Sound is one of the most important ways ships and submarines sense the ocean because light is quickly absorbed and scattered underwater. In seawater, sound usually travels about 1500 m/s, which is more than four times faster than in air at room temperature. It can also travel much farther in water because water particles are close together and pass vibrations efficiently.
This makes sonar useful for navigation, mapping the seafloor, finding objects, and communicating underwater.
Sound speed in the ocean is not constant because seawater changes with temperature, pressure, and salinity. Warmer water generally increases sound speed, higher pressure at greater depth increases sound speed, and saltier water increases sound speed slightly. These changes bend sound waves, a process called refraction, so sonar paths can curve through layered water.
In some ocean regions, sound can become trapped in a deep sound channel and travel for hundreds or even thousands of kilometers.
Key Facts
- Typical sound speed in air at 20°C is about 343 m/s.
- Typical sound speed in seawater is about 1500 m/s.
- Distance = speed × time, so d = vt.
- Sonar distance using an echo is distance = sound speed × echo time / 2.
- Sound speed in seawater increases when temperature, pressure, or salinity increases.
- Changing sound speed with depth causes refraction, which bends sound waves toward slower sound-speed regions.
Vocabulary
- Sonar
- Sonar is a system that uses sound waves to detect, locate, or communicate with objects underwater.
- Sound speed
- Sound speed is the rate at which a sound wave travels through a material.
- Refraction
- Refraction is the bending of a wave when its speed changes as it enters a different region or layer.
- Salinity
- Salinity is the amount of dissolved salt in water, usually measured in parts per thousand.
- Sound channel
- A sound channel is a layer of the ocean where sound waves can be guided over long distances by refraction.
Common Mistakes to Avoid
- Using the speed of sound in air for underwater problems. This is wrong because sound travels much faster in seawater, about 1500 m/s instead of about 343 m/s.
- Forgetting to divide echo time by 2 in sonar distance problems. The measured time is for the sound to travel to the object and back, so the one-way distance is half the total travel distance.
- Thinking deeper water always makes sound slower. This is wrong because increasing pressure with depth tends to increase sound speed, although temperature changes can also affect the result.
- Assuming sound waves always travel in straight lines underwater.
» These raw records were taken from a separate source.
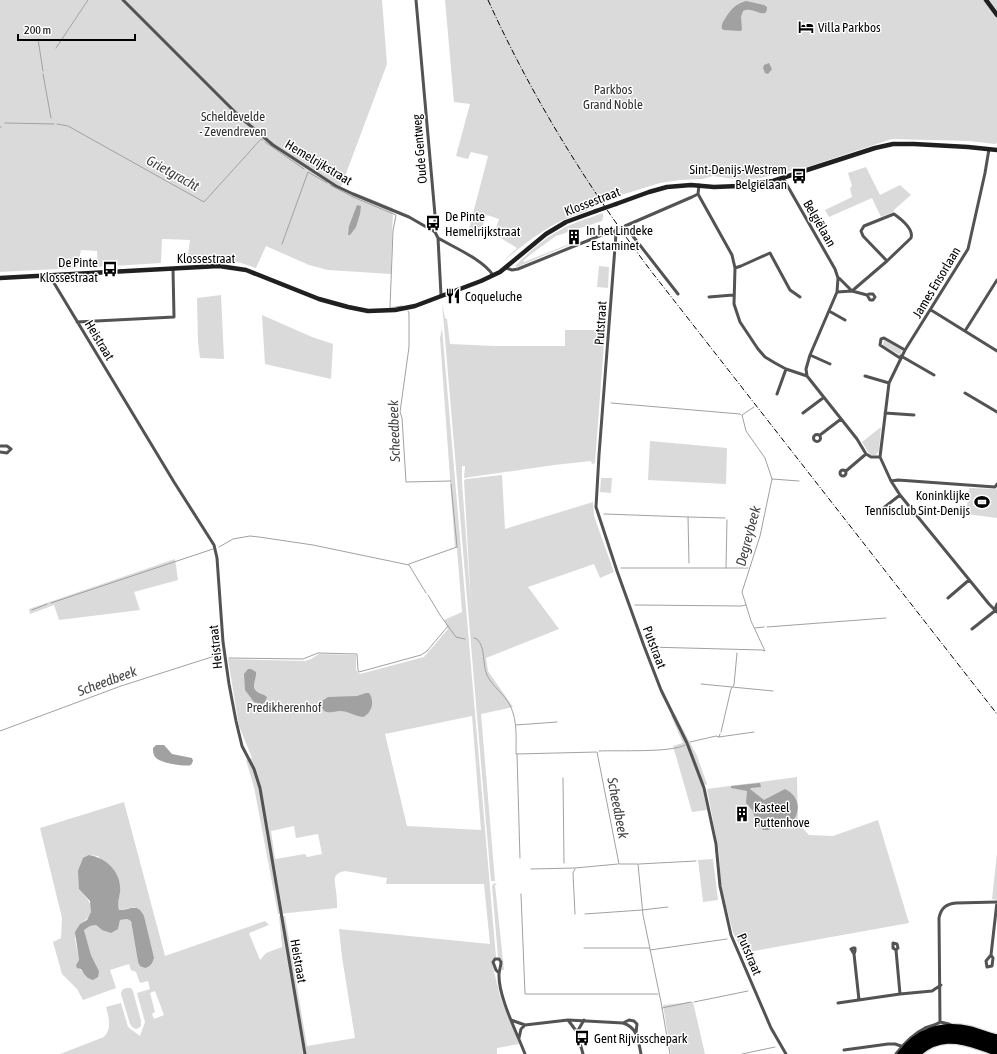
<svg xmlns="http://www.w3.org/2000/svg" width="997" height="1054" viewBox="0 0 997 1054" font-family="'Asap Condensed',sans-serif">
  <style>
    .green { fill: #dadada; fill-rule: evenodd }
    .water { fill: #a1a1a1 }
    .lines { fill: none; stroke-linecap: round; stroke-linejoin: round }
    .stream { stroke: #a1a1a1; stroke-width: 1 }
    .highway-casing { stroke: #dbdbdb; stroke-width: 8 }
    .street { stroke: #535353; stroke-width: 3 }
    .secondary { stroke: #202020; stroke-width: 4.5 }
    .highway { stroke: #000; stroke-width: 5.5 }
    .rail { stroke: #000; stroke-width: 1; stroke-dasharray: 6 2 1 2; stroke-linecap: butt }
    .secondary-bridge { stroke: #202020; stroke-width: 4.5 }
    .labels { text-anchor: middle; stroke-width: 3; stroke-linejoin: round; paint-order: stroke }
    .poi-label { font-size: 13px; fill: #000; stroke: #fff; text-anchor: start }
    .park-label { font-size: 13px; fill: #313131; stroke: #fff }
    .street-label { font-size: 13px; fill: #000; stroke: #fff }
    .water-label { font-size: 14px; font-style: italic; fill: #424242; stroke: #fff }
  </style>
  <rect width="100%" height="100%" fill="#fff"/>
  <path class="green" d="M0 0H382L387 64 341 187 393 208 391 274 328 270 309 265 266 246 256 268 238 262 219 260 187 262 190 240 162 239 161 263 98 267 97 251 81 250 77 268 0 272Z
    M445 0H997V143L995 144 969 141 892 139 804 168 760 178 741 180 713 176 703 179 680 180 660 183 605 200C591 212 571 215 555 224 535 235 517 250 500 264L517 248 494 234 499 219 487 215 480 232 469 229 488 156 471 152 468 159 456 156 470 104 454 102Z
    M866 167 880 195 900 185 911 195 895 209 893 212 881 217 872 198 829 217 825 210 852 197 850 188 852 186 848 173Z
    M603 213V218L602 221 556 236 531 254 523 261 524 262 569 244V245L517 267 515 266C529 252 544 238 562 229 575 222 589 218 603 213Z
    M599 266 609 267 608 288 597 287Z
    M221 295 224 359 200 358 198 341 197 298Z
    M442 303 445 318 447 319 450 344 495 346H565V330H605L595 463 592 464 591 461 554 465 464 478 465 466H462V482L471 605 464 480 466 479 502 475 505 529 593 502 594 516 614 572 600 578 594 564 528 587 559 629 486 658 488 671 513 707 481 714 495 881H491Z
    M262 315 312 337 333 344 331 379 265 364Z
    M442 328 496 957 492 960V963L500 996 519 1044 497 1048V1054H60L104 1037C112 1028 109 1018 106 1007L121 1003 128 1027 140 1036 145 1022 137 993 150 989 148 981 140 983 136 972 131 970 129 964 110 970 116 988 83 1000 77 989 62 974 53 942 61 938 62 918 40 828 124 802 165 956 265 921 269 925 249 933 260 960 266 953 282 947 279 916H285L307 1046 355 1038 342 957 339 929 490 944 484 884H386L387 878 345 871C331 874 335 881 336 891 337 897 337 903 337 908L278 914 254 787 246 760 252 758 239 726 228 659 305 661 311 659 319 654 356 655V670L360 674 424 657 448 629 444 620 462 612 457 548H455L440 338ZM472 716 481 830 407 826 385 734ZM294 826 296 838 318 834 322 854 307 857 305 854 275 859 271 831ZM89 855 98 856 120 891 117 903 119 910 135 907 144 916 146 927 138 962 131 921 127 919 120 920 118 929 102 930 96 925 90 926 84 930 91 955 99 971 83 972 76 965 79 960 75 939 80 924C99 912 91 902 79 889ZM155 991 164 1015 154 1019 152 1014 155 1012 150 993Z
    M884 340H886L902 350 900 355 883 345Z
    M881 427 879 451 876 455H870L862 442Z
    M650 441 727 448 726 484 648 480Z
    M601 478H612L611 493 600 492Z
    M969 488 997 489V518L966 514Z
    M175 559 178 580 134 592 140 610 59 620 54 605 30 614 29 609Z
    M675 714 697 756 707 784 702 786 707 810 692 812 673 746 683 743 671 716Z
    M797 777 798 823 809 835 833 836 878 820 909 923 743 953 733 932 721 886 719 852 707 789Z
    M997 853V900L992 899Z
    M713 859 718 900 703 902 698 860Z
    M494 883 497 884 495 885 504 970H502V960L498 957 492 886Z
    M126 988H131L133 991 141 1021V1026L137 1029 133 1028 130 1024 121 994 122 990Z
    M693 1002 705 1054H671L663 1005Z"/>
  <path class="water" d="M746 1 764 5 767 7C767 22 753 5 743 11L741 17 742 30 740 31 724 30 722 29C721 23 724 21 726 17 732 8 736 4 746 1Z
    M769 63 772 69 768 74 765 73 763 68 764 65Z
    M357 205 361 206 360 214 356 227 350 235H348L349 226Z
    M248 669H251L256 672C257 678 251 686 256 691 259 694 264 694 267 697L265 702 262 704 254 702 245 690 244 674Z
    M366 693H369C375 701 372 713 363 717 355 716 348 711 340 711 334 711 331 714 324 711L322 707V701L328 697 357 696Z
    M156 745H164L172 754 192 758 193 761 191 765C184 767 160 763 155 757 153 754 153 751 153 748Z
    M760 783 761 787 751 788 750 789 764 800 785 789C797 795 801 806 795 818L793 820 778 819 769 830H763L756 823 753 811 746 803 747 791 731 788V786Z
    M89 855C107 858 122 873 120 892 119 899 117 903 119 910 131 910 137 902 144 916L154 958C152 964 151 966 145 968L140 966 138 962 131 921 127 919 120 920 118 929 111 933 102 930 96 925 90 926 84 930 91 955 99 971 98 977 93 980C86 978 85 975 81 969L77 968 76 965 79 960 75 932 80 924 87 920 91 912 90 901 79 889 78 871 83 858Z"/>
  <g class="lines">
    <path class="stream" d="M38 39 43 71
      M56 48 88 0
      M43 74 51 118
      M5 123 54 124
      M57 124 68 126 204 202 261 139 263 140
      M0 127H1
      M265 142 304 169
      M330 185 353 197 396 215 393 231 390 307V308L402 306
      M282 244 308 172 327 183
      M408 311 409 313V347L400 412 402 418 406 482 451 481
      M611 403 740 414 741 415
      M772 479 799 481
      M604 514 688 517
      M219 547 233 539 250 536 259 537 313 545 409 565
      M689 563 688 517 725 518
      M409 564 457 547 451 484
      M409 565 426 593
      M621 568H748
      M726 568 727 520
      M428 595 440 615 456 637 465 639
      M51 603 213 549
      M635 605 741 606 746 605
      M32 610 47 604
      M767 627 886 618
      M755 628 764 627
      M474 638 477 639C486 648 482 664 487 675 491 684 500 691 506 699 518 715 516 735 516 754L597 752 619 864H638L643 915 661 1002 670 1054
      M648 647 762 650 765 651 751 621 742 592 760 536 772 479 765 458 746 431 742 415 754 407
      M229 658 303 659 318 653 357 654 358 670 359 672 421 655 427 651 448 626
      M701 684 773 691
      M516 725 557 722
      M0 731 121 686 221 654
      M721 732 731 689 734 685 737 653
      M719 737 754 732
      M690 742 716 736 719 737 720 734
      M599 751C618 750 671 753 685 745
      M517 754 520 858
      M563 778 564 863
      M639 864 696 861
      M531 869 575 868 618 864
      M575 869 573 873 575 914
      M521 894 525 994H658
      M585 914 642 910 668 907
      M584 948H649
      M650 950 727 939
      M694 1002 748 991
      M662 1008 691 1002
      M742 1054 775 1047"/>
    <g class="highway-casing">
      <path id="highway" d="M900 1054C916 1031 942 1022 970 1029 979 1031 988 1036 997 1037
        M906 1054C932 1020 963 1031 997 1043
        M912 1054C937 1025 967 1038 997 1048
        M918 1054C937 1037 957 1039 979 1047 985 1049 992 1051 997 1054"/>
    </g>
    <path class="street" d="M123 0 240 117 273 145 336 186 353 194 409 217 435 232
      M416 0 435 215V232L438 238 441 295
      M989 149 985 173 968 249 905 350 889 383 880 457 891 481 900 495 989 604 997 612
      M783 178 835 269 838 278 837 292 810 355 806 369 807 376 857 439 866 454 871 457H880
      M698 194 732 255 735 268 734 304 740 322 758 349 765 357 775 363 786 369 807 376
      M438 238C455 248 482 259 493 275
      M506 268 512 270 518 269 614 230 616 234 599 455 596 507 617 571 644 646 661 690 687 743 704 788 716 844 720 886 731 935 771 1028 786 1054
      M735 268 741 266 770 253 790 290 800 297
      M52 275 54 283 174 482 214 545 217 558 223 642 229 684 236 721 242 746 254 769 260 788 305 1054
      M839 278 852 291
      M852 291 887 261 911 238C914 229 901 219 894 214L864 226 861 231 863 236 887 261
      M837 292 852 291 867 295 869 294H873L875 297 873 300H870L867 295
      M678 294 625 226 692 197 698 194 699 185
      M709 297 733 295
      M931 310 997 351
      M829 311 845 320
      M77 322 174 317 173 269
      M965 331 997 280
      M810 355 830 364
      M901 356 934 375
      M900 358 880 345 881 339 884 338 905 350
      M865 376 889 383
      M965 393 997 412
      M777 394 786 369
      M803 413 823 398
      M885 413 914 415
      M813.5 438a3.5 3.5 0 1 1 7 0a3.5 3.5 0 1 1-7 0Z
      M820 435 841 419
      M0 446H7L11 449 7 453 0 452
      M840 473a3 3 0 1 1 6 0a3 3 0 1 1-6 0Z
      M846 471 866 454
      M891 481 898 480 995 487 997 484
      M877 513 900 495
      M948 598 969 580
      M995 609 997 604
      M972 629 996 610
      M896 950 893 948V943L897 944 898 948 896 950 900 994
      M854 954 851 949 853 948H855V951L854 954 859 1000
      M499 973 496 970 493 962 495 959H499L501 962C501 966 499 971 499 974 498 996 517 1033 525 1054
      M838 1003 900 994 932 991 941 985
      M511 1020 525 1025 568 1020 623 1023C638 1028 638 1040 641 1054
      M568 1020 577 1032 583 1054
      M940 1022 939 918C941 908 946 904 956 903L997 902 991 955 986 961 987 967 992 966 993 958 991 955
      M940 1022 949 1024 953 1026
      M623 1023 629 1020 634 1021 637 1024 636 1033
      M577 1032 584 1020
      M519 1038 521 1029 525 1025
      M844 1050 888 1044H895L901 1046
      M896 1054C904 1043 913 1034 925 1028 930 1026 936 1025 940 1022"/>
    <path class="secondary" d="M986 0 997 15
      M616 204 649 192 667 187 691 185 714 187 739 186 773 181 875 148 893 144H914L968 147 997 150
      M0 278 219 266 246 270 319 299 348 307 368 311 395 310 415 306 481 281 500 272 546 234 566 222 596 211"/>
    <use href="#highway" class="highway"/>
    <path class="rail" d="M488 0C532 97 587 186 651 271L997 714"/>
    <path class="secondary-bridge" d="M596 211 616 204"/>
  </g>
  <defs>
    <g id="hotel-bare" transform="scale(1.2)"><path d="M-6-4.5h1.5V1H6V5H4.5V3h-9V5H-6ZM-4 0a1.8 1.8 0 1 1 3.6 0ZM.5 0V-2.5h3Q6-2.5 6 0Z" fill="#000" stroke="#fff" stroke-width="2.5" paint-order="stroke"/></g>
    <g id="bus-bare" transform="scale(1.2)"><path d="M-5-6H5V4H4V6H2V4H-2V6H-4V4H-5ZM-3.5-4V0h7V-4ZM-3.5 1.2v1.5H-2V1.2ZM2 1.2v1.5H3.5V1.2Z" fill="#000" stroke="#fff" stroke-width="2.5" paint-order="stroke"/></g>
    <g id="building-bare" transform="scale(1.2)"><path d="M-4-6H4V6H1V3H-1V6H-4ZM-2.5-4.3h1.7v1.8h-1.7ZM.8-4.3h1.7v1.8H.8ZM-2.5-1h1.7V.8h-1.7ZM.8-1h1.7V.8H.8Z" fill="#000" stroke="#fff" stroke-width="2.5" paint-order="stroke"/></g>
    <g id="restaurant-bare" transform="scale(1.2)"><path d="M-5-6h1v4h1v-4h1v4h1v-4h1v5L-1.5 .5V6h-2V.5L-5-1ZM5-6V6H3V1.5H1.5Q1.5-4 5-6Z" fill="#000" stroke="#fff" stroke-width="2.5" paint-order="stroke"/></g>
    <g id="stadium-bare" transform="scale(1.2)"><path d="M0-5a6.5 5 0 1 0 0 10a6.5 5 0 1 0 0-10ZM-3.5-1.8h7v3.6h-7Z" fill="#000" stroke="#fff" stroke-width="2.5" paint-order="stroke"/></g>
  </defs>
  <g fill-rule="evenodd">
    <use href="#hotel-bare" x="806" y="27"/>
    <use href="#bus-bare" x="799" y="176"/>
    <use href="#bus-bare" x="433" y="223"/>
    <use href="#building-bare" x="574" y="237"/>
    <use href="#bus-bare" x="110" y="269"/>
    <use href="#restaurant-bare" x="453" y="296"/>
    <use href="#stadium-bare" x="982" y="502"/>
    <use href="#building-bare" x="742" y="814"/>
    <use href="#bus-bare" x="582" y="1038"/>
  </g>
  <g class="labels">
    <g class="poi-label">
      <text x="818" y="32">Villa Parkbos</text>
      <text x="787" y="174" text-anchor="end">Sint-Denijs-Westrem<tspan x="787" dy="15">Belgielaan</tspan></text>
      <text x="445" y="221">De Pinte<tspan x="445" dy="15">Hemelrijkstraat</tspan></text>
      <text x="586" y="235">In het Lindeke<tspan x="586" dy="15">- Estaminet</tspan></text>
      <text x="98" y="267" text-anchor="end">De Pinte<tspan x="98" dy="15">Klossestraat</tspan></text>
      <text x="465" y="301">Coqueluche</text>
      <text x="970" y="500" text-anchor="end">Koninklijke<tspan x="970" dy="15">Tennisclub Sint-Denijs</tspan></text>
      <text x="754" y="812">Kasteel<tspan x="754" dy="15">Puttenhove</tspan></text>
      <text x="594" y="1043">Gent Rijvisschepark</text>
    </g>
    <g class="park-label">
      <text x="613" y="94">Parkbos<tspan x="613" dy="15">Grand Noble</tspan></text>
      <text x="233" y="121">Scheldevelde<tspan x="233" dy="15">- Zevendreven</tspan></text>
      <text x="284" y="712">Predikherenhof</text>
    </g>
    <g class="street-label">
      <text transform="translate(419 149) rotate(-95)" y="5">Oude Gentweg</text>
      <text transform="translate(319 162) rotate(31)" y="5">Hemelrijkstraat</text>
      <text transform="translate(592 201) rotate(-21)" y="5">Klossestraat</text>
      <text transform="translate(820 223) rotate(60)" y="5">Belgiëlaan</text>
      <text x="206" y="263">Klossestraat</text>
      <text transform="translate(936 282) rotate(-59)" y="5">James Ensorlaan</text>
      <text transform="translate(600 323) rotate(-86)" y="5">Putstraat</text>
      <text transform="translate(100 340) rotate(59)" y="5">Heistraat</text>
      <text transform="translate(215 647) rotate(-96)" y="5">Heistraat</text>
      <text transform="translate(655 647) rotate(69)" y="5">Putstraat</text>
      <text transform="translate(750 954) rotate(67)" y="5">Putstraat</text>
      <text transform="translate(299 961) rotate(80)" y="5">Heistraat</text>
    </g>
    <g class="water-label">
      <text transform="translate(173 173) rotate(29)" y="5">Grietgracht</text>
      <text transform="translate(394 431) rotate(-92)" y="5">Scheedbeek</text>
      <text transform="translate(748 536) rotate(-75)" y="5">Degreybeek</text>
      <text transform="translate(107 681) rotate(-20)" y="5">Scheedbeek</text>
      <text transform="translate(618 808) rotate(79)" y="5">Scheedbeek</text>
    </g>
  </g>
  <path d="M18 34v6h117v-6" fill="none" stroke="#000000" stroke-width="2"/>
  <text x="24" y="34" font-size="12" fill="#000000" stroke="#ffffff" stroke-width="3" paint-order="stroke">200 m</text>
</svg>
This is wrong because layers with different temperature, pressure, and salinity can refract sound and curve its path.
Practice Questions
- 1 A submarine sends a sonar pulse and receives the echo 4.0 s later. If the sound speed in seawater is 1500 m/s, how far away is the object?
- 2 A sound travels 12,000 m through seawater at 1500 m/s. How long does the trip take?
- 3 A sonar wave passes from warm surface water into colder water below, where sound speed is lower. Explain why the wave bends and how this can affect what a ship or submarine detects.